■ **Obiettivi**
- a) Modifica la parte dell'articolo su Cannes 2015 che si apre con le parole contenenti "di Vincenzo Basile" e si chiude con "il personaggio principale.", sostituendo "Parigi" con "Marsiglia".
- b) Rispondi a queste domande sull'articolo su Cannes 2015, segnando le risposte allo stesso modo:
(i) Chi è la regista di La Tête Haute?
(ii) In quale giorno si apre il Festival?
(iii) Quale attore interpreta il personaggio principale?
- c) Traduci in inglese questa frase dell'articolo su Cannes 2015: "E’ stato girato nelle regioni dell'area Nord-Pas de Calais, Rodano-Alpi e Parigi, e include nel cast Benoît Magimel, Sara Forestier e Rod Paradot, che interpreta il personaggio principale."

■ **Estratto del testo**
Cannes 2015: Garrone, Moretti e Sorrentino alla resa dei conti con i colleghi francesi



di Vincenzo Basile

 

Sarà La Tête Haute della regista francese Emmanuelle Bercot, ad aprire il Festival di Cannes n.68, Mercoledì prossimo, 13 maggio. Il film racconta la storia del giovane delinquente Malony, della sua mala educazione, dai 6 ai18 anni e degli sforzi di un giudice minorile (Catherine Deneuve) e di un assistente sociale per salvarlo da una vita sbagliata.

 

E’ stato girato nelle regioni dell'area Nord-Pas de Calais, Rodano-Alpi e Parigi, e include nel cast Benoît Magimel, Sara Forestier e Rod Paradot, che interpreta il personaggio principale.

■ **Segmento di dati**
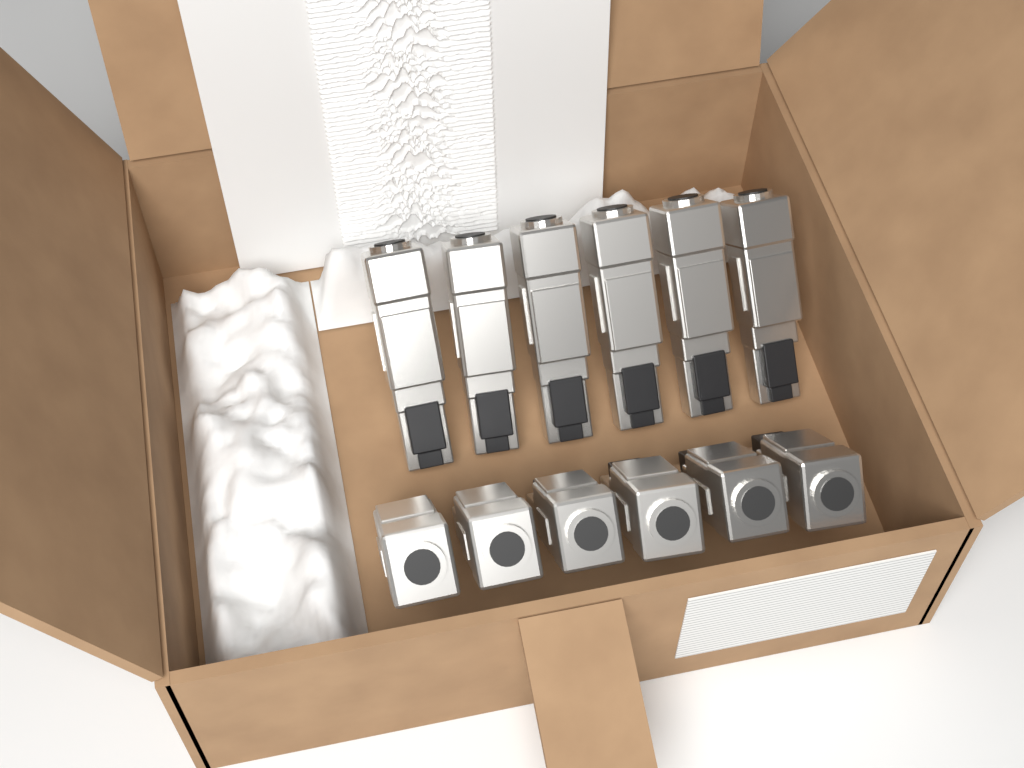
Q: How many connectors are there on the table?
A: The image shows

■ **Risposte all'esercizio**
- a)
di Vincenzo Basile

 

Sarà La Tête Haute della regista francese Emmanuelle Bercot, ad aprire il Festival di Cannes n.68, Mercoledì prossimo, 13 maggio. Il film racconta la storia del giovane delinquente Malony, della sua mala educazione, dai 6 ai18 anni e degli sforzi di un giudice minorile (Catherine Deneuve) e di un assistente sociale per salvarlo da una vita sbagliata.

 

E’ stato girato nelle regioni dell'area Nord-Pas de Calais, Rodano-Alpi e Marsiglia, e include nel cast Benoît Magimel, Sara Forestier e Rod Paradot, che interpreta il personaggio principale.

- b)
(i) Emmanuelle Bercot.
(ii) Mercoledì 13 maggio.
(iii) Rod Paradot.

- c) It was shot in the Nord-Pas de Calais, Rhône-Alpes and Paris regions, and its cast includes Benoît Magimel, Sara Forestier and Rod Paradot, who plays the main character.